AUFGABENSTELLUNG » Was sagt Müntefering im Gespräch über die Gesundheitsreform für den Fall, dass Andrea Nahles die Reform für gescheitert erklärt haben sollte?

DOKUMENTTEXT »
Labuhn: Das heißt: Steht und fällt die Große Koalition mit der Reform des Gesundheitswesens?
Müntefering: Das ist eine Dramatisierung, die ich so nicht unterstreichen würde. Ich glaube schon, dass der Streit, der da an einigen Stellen ausgebrochen ist, ernst ist. Aber das halte ich nicht für eine Existenzfrage der Koalition. Ich bin unverändert sicher, dass beide Partner – alle drei, muss man sagen – wollen, dass die Koalition diese Legislaturperiode erfolgreich bestreitet.
Labuhn: Ihre Parteifreundin Andrea Nahles, immerhin SPD-Präsidiumsmitglied, die hat die Gesundheitsreform bereits für gescheitert erklärt, zumindest im ersten Anlauf.
Müntefering: Das habe ich nicht gehört. Wenn sie es gesagt haben sollte, dann hat sie sich geirrt.

Quelldaten:
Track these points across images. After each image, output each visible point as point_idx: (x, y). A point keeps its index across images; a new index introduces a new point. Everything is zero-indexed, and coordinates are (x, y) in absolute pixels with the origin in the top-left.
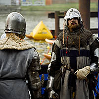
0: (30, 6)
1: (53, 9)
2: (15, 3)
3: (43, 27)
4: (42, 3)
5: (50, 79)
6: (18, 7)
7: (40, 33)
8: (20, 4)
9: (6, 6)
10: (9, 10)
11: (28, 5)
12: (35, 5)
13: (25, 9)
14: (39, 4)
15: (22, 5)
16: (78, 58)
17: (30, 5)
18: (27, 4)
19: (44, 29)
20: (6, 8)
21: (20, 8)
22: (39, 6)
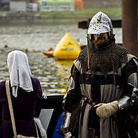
0: (52, 12)
1: (84, 16)
2: (31, 8)
3: (69, 41)
4: (69, 8)
5: (65, 116)
6: (35, 13)
7: (64, 50)
8: (38, 9)
9: (19, 12)
10: (23, 18)
11: (50, 10)
12: (60, 10)
13: (46, 16)
14: (66, 8)
15: (42, 10)
16: (102, 86)
17: (53, 10)
18: (48, 8)
19: (70, 44)
20: (18, 15)
21: (38, 15)
22: (65, 12)
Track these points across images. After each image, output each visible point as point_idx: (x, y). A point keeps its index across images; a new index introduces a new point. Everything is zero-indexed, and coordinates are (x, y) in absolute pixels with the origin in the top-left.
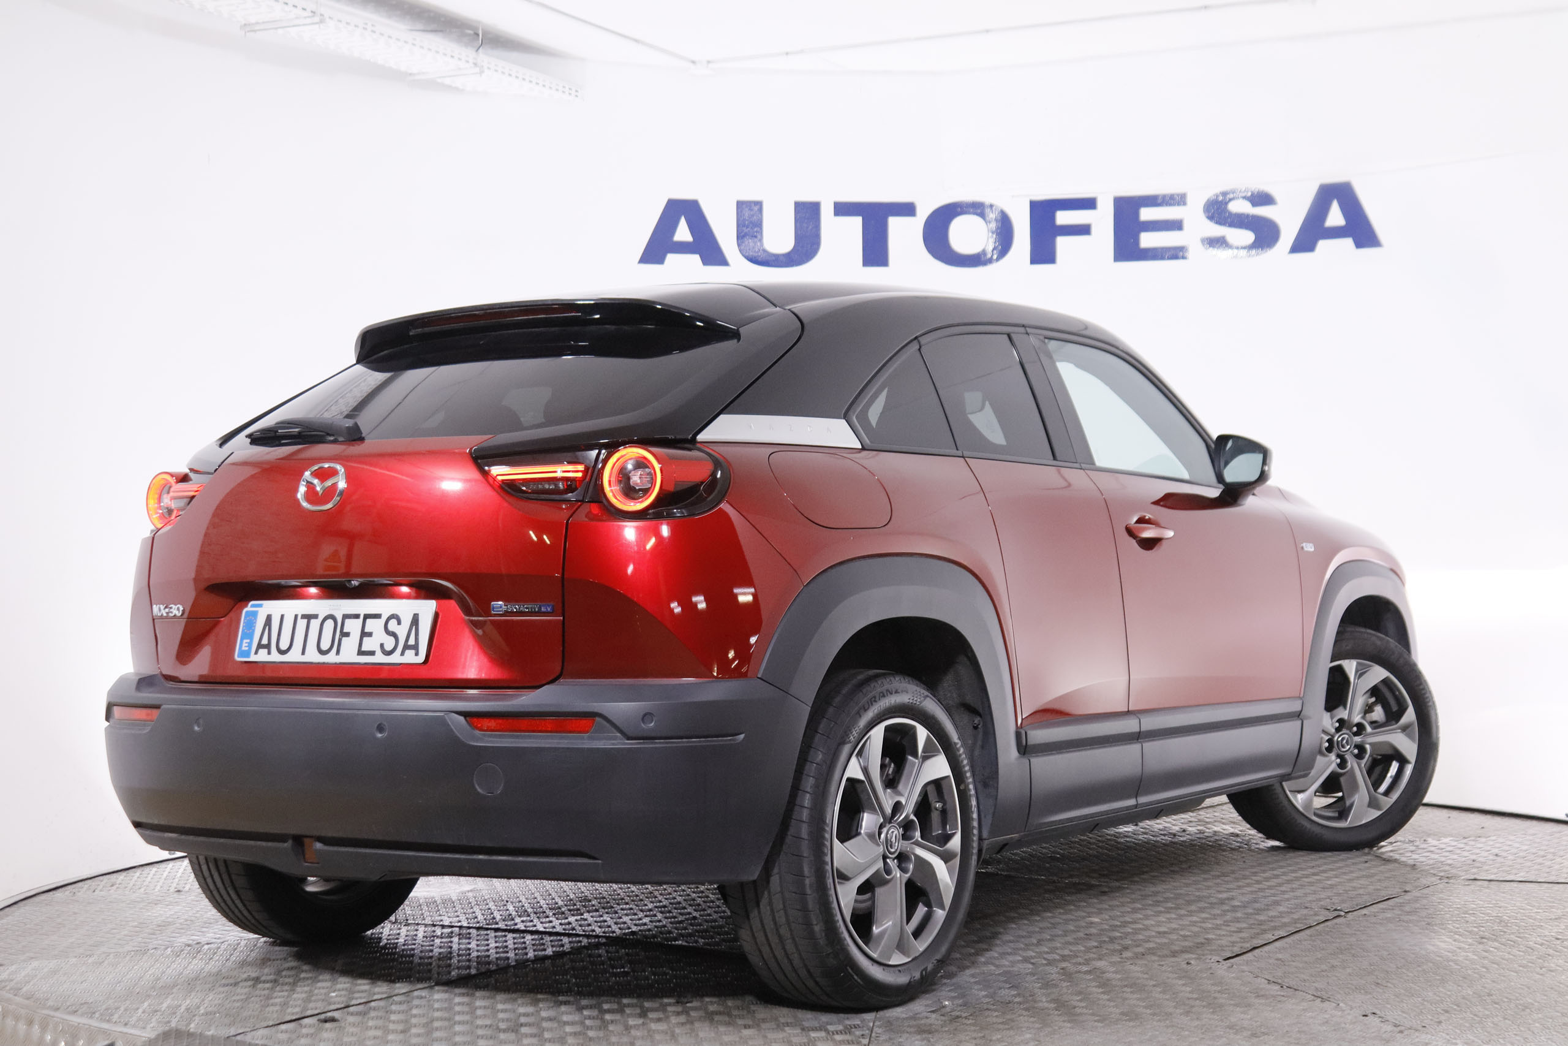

ANTWORT » Dann hat sie sich geirrt.